Według Lafontaine'a cały Bundestag to „dom wariatów”, który oszukuje obywateli, a to, co robi rząd to „kretynizm ”. Co ciekawe, taka retoryka znajduje poklask nie tylko u tradycyjnie lewicowo nastawionych wyborców. Lafontaine chce złowić głosy także tych niezadowolonych, którzy z protestu wybierali partie skrajnie prawicowe. Stąd też dobór słów. Kiedy Lafontaine mówi o „obcych pracownikach” czyli „Fremdarbeiter”, obeznani z niemiecką historią przecierają oczy. Termin ten używany był bowiem w czasach Trzeciej Rzeszy jako eufemizm - urzędowe określenie robotników przymusowych i taką ma do dziś konotację. „Obcy pracownicy” zabierają według Lafontaine’a pracę Niemcom i zamieszkałym w Niemczech cudzoziemcom. Przy okazji Lafontaine twierdzi, że klasa polityczna zdradziła interesy obywateli.

„Naród nie jest reprezentowany w Bundestagu, dlatego potrzebna jest silna, lewicowa siła w parlamencie” – wołał na jednym z wieców.
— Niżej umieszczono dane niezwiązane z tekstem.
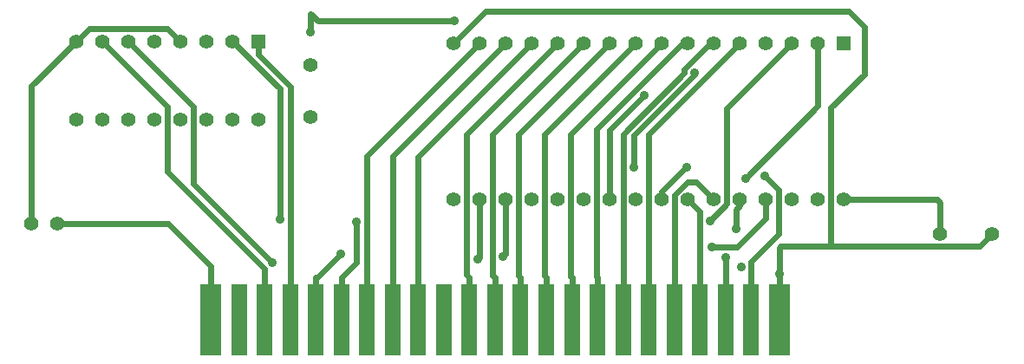
<source format=gbl>
G04 (created by PCBNEW (2013-07-07 BZR 4022)-stable) date 27/01/2014 10:53:56*
%MOIN*%
G04 Gerber Fmt 3.4, Leading zero omitted, Abs format*
%FSLAX34Y34*%
G01*
G70*
G90*
G04 APERTURE LIST*
%ADD10C,0.00590551*%
%ADD11R,0.055X0.055*%
%ADD12C,0.055*%
%ADD13R,0.0787X0.2756*%
%ADD14R,0.0591X0.2756*%
%ADD15C,0.035*%
%ADD16C,0.0236*%
G04 APERTURE END LIST*
G54D10*
G54D11*
X67343Y-39126D03*
G54D12*
X66343Y-39126D03*
X65343Y-39126D03*
X64343Y-39126D03*
X63343Y-39126D03*
X62343Y-39126D03*
X61343Y-39126D03*
X60343Y-39126D03*
X59343Y-39126D03*
X58343Y-39126D03*
X57343Y-39126D03*
X56343Y-39126D03*
X55343Y-39126D03*
X54343Y-39126D03*
X53343Y-39126D03*
X52343Y-39126D03*
X52343Y-45126D03*
X53343Y-45126D03*
X54343Y-45126D03*
X55343Y-45126D03*
X56343Y-45126D03*
X57343Y-45126D03*
X58343Y-45126D03*
X59343Y-45126D03*
X60343Y-45126D03*
X61343Y-45126D03*
X62343Y-45126D03*
X63343Y-45126D03*
X64343Y-45126D03*
X65343Y-45126D03*
X66343Y-45126D03*
X67343Y-45126D03*
G54D11*
X44839Y-39051D03*
G54D12*
X43839Y-39051D03*
X42839Y-39051D03*
X41839Y-39051D03*
X40839Y-39051D03*
X39839Y-39051D03*
X38839Y-39051D03*
X37839Y-39051D03*
X37839Y-42051D03*
X38839Y-42051D03*
X39839Y-42051D03*
X40839Y-42051D03*
X41839Y-42051D03*
X42839Y-42051D03*
X43839Y-42051D03*
X44839Y-42051D03*
X37114Y-46063D03*
X36114Y-46063D03*
G54D13*
X43008Y-49748D03*
G54D14*
X44091Y-49748D03*
X45075Y-49748D03*
X46059Y-49748D03*
X47043Y-49748D03*
X48028Y-49748D03*
X49012Y-49748D03*
X49996Y-49748D03*
X50980Y-49748D03*
X51965Y-49748D03*
X52949Y-49748D03*
X53933Y-49748D03*
X54917Y-49748D03*
X55902Y-49748D03*
X56886Y-49748D03*
X57870Y-49748D03*
X58854Y-49748D03*
X59839Y-49748D03*
X60823Y-49748D03*
X61807Y-49748D03*
X62791Y-49748D03*
X63776Y-49748D03*
G54D13*
X64858Y-49748D03*
G54D12*
X46850Y-41945D03*
X46850Y-39945D03*
X71047Y-46457D03*
X73047Y-46457D03*
G54D15*
X59660Y-41142D03*
X62795Y-47362D03*
X64291Y-44213D03*
X61299Y-43898D03*
X63189Y-46260D03*
X63386Y-47717D03*
X62283Y-46969D03*
X62206Y-45944D03*
X63556Y-44314D03*
X59253Y-43887D03*
X61590Y-40268D03*
X45377Y-47549D03*
X45660Y-45900D03*
X48613Y-45986D03*
X53262Y-47433D03*
X54242Y-47336D03*
X52362Y-38268D03*
X46850Y-38701D03*
X64858Y-47985D03*
X48009Y-47211D03*
G54D16*
X52949Y-49748D02*
X52949Y-48134D01*
X52843Y-42626D02*
X56343Y-39126D01*
X52843Y-48028D02*
X52843Y-42626D01*
X52949Y-48134D02*
X52843Y-48028D01*
X53843Y-42626D02*
X57343Y-39126D01*
X53843Y-48044D02*
X53843Y-42626D01*
X53933Y-48134D02*
X53843Y-48044D01*
X53933Y-49748D02*
X53933Y-48134D01*
X58343Y-42459D02*
X58343Y-45126D01*
X59660Y-41142D02*
X58343Y-42459D01*
X62795Y-47362D02*
X62791Y-47760D01*
X62791Y-47760D02*
X62791Y-49748D01*
X61260Y-43898D02*
X61299Y-43898D01*
X60343Y-44815D02*
X61260Y-43898D01*
X60343Y-45126D02*
X60343Y-44815D01*
X63776Y-47523D02*
X63776Y-49748D01*
X64842Y-46457D02*
X63776Y-47523D01*
X64842Y-44764D02*
X64842Y-46457D01*
X64291Y-44213D02*
X64842Y-44764D01*
X63343Y-45126D02*
X63343Y-45279D01*
X63189Y-45512D02*
X63189Y-46260D01*
X63343Y-45358D02*
X63189Y-45512D01*
X63343Y-45279D02*
X63343Y-45358D01*
X63343Y-45126D02*
X63343Y-45279D01*
X63228Y-46969D02*
X62283Y-46969D01*
X64343Y-45854D02*
X63228Y-46969D01*
X64343Y-45126D02*
X64343Y-45854D01*
X62206Y-45944D02*
X62843Y-45307D01*
X62843Y-41626D02*
X65343Y-39126D01*
X62843Y-45307D02*
X62843Y-41626D01*
X66343Y-41527D02*
X66343Y-39126D01*
X63556Y-44314D02*
X66343Y-41527D01*
X61590Y-40328D02*
X59253Y-42665D01*
X59253Y-42665D02*
X59253Y-43887D01*
X61590Y-40268D02*
X61590Y-40328D01*
X54843Y-42626D02*
X58343Y-39126D01*
X54843Y-48060D02*
X54843Y-42626D01*
X54917Y-48134D02*
X54843Y-48060D01*
X54917Y-49748D02*
X54917Y-48134D01*
X55902Y-49748D02*
X55902Y-48134D01*
X55902Y-48134D02*
X55843Y-48075D01*
X55843Y-42626D02*
X59343Y-39126D01*
X55843Y-48075D02*
X55843Y-42626D01*
X56886Y-48134D02*
X56886Y-49748D01*
X56830Y-48078D02*
X56886Y-48134D01*
X56830Y-42639D02*
X56830Y-48078D01*
X60343Y-39126D02*
X56830Y-42639D01*
X61147Y-39126D02*
X61343Y-39126D01*
X57843Y-42430D02*
X61147Y-39126D01*
X57843Y-48107D02*
X57843Y-42430D01*
X57870Y-48134D02*
X57843Y-48107D01*
X57870Y-49748D02*
X57870Y-48134D01*
X62203Y-39126D02*
X61216Y-40113D01*
X62343Y-39126D02*
X62203Y-39126D01*
X61216Y-40113D02*
X61216Y-40253D01*
X61216Y-40253D02*
X58854Y-42615D01*
X58854Y-42615D02*
X58854Y-49748D01*
X59839Y-42630D02*
X59839Y-49748D01*
X63343Y-39126D02*
X59839Y-42630D01*
X61664Y-44447D02*
X62343Y-45126D01*
X61334Y-44447D02*
X61664Y-44447D01*
X60823Y-44958D02*
X61334Y-44447D01*
X60823Y-49748D02*
X60823Y-44958D01*
X61807Y-45590D02*
X61343Y-45126D01*
X61807Y-49748D02*
X61807Y-45590D01*
X42339Y-44511D02*
X45377Y-47549D01*
X42339Y-41551D02*
X42339Y-44511D01*
X39839Y-39051D02*
X42339Y-41551D01*
X44839Y-39051D02*
X44839Y-39562D01*
X46059Y-40782D02*
X46059Y-49748D01*
X44839Y-39562D02*
X46059Y-40782D01*
X45660Y-40872D02*
X45660Y-45900D01*
X43839Y-39051D02*
X45660Y-40872D01*
X45075Y-47807D02*
X45075Y-49748D01*
X41339Y-44071D02*
X45075Y-47807D01*
X41339Y-41551D02*
X41339Y-44071D01*
X38839Y-39051D02*
X41339Y-41551D01*
X50980Y-43489D02*
X55343Y-39126D01*
X50980Y-49748D02*
X50980Y-43489D01*
X49996Y-43473D02*
X54343Y-39126D01*
X49996Y-49748D02*
X49996Y-43473D01*
X49012Y-43457D02*
X53343Y-39126D01*
X49012Y-49748D02*
X49012Y-43457D01*
X48613Y-47549D02*
X48613Y-45986D01*
X48028Y-48134D02*
X48613Y-47549D01*
X48028Y-49748D02*
X48028Y-48134D01*
X53343Y-47352D02*
X53262Y-47433D01*
X53343Y-45126D02*
X53343Y-47352D01*
X54343Y-47235D02*
X54242Y-47336D01*
X54343Y-45126D02*
X54343Y-47235D01*
X73047Y-46457D02*
X72569Y-46935D01*
X36114Y-46063D02*
X36114Y-40776D01*
X36114Y-40776D02*
X37839Y-39051D01*
X37839Y-39051D02*
X38339Y-38551D01*
X67545Y-37904D02*
X53565Y-37904D01*
X41339Y-38551D02*
X41839Y-39051D01*
X53565Y-37904D02*
X52343Y-39126D01*
X72569Y-46935D02*
X66843Y-46935D01*
X66843Y-46935D02*
X64905Y-46935D01*
X64905Y-46935D02*
X64858Y-46982D01*
X38339Y-38551D02*
X41339Y-38551D01*
X68135Y-38494D02*
X67545Y-37904D01*
X47126Y-38268D02*
X52362Y-38268D01*
X64858Y-49748D02*
X64858Y-47985D01*
X46850Y-38701D02*
X46850Y-37992D01*
X64858Y-46982D02*
X64858Y-47985D01*
X66843Y-46935D02*
X66843Y-41603D01*
X66843Y-41603D02*
X68135Y-40311D01*
X68135Y-40311D02*
X68135Y-38494D01*
X46850Y-37992D02*
X47126Y-38268D01*
X47086Y-48134D02*
X48009Y-47211D01*
X47043Y-48134D02*
X47086Y-48134D01*
X47043Y-49748D02*
X47043Y-48134D01*
X41370Y-46063D02*
X37114Y-46063D01*
X43008Y-49748D02*
X43008Y-47701D01*
X43008Y-47701D02*
X41370Y-46063D01*
X71047Y-45252D02*
X70921Y-45126D01*
X70921Y-45126D02*
X67343Y-45126D01*
X71047Y-46457D02*
X71047Y-45252D01*
M02*

</source>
Ponieważ na oficjalne zjednoczenie i powołanie do życia nowej partii przed przedterminowymi wyborami brakuje czasu, wybrano rozwiązanie kompromisowe. Działacze WASG kandydować będą na zachodzie kraju na listach wyborczych PDS. Jak dotąd partia ta cieszyła się znaczącym poparciem jedynie na wschodzie Niemiec. W ten sposób postkomuniści mieliby szansę na wyjście z politycznej izolacji i zdobycia – wspólnie z nowymi partnerami do dziesięciu procent głosów w skali ogólnoniemieckiej. Tym samym nowa lewica mogłaby stać się trzecią siłą polityczną w przyszłym parlamencie. Doświadczenie uczy jednak, w trakcie kampanii wyborczej opinia publiczna koncentruje się na wielkich partiach i ich programach. Mniejsi konkurenci zostają z boku. Czy tak będzie i tym razem okaże się być może już we wrześniu. Paradoksalnie jednak sukces nowej lewicy, która odbierze głosy SPD, może być tylko na rękę chadecji, którą obecnie w sondażach popiera niemal połowa wyborców. I tym razem sprawdzi się być może przysłowie o tym trzecim, który korzysta na waśni dwóch pozostałych.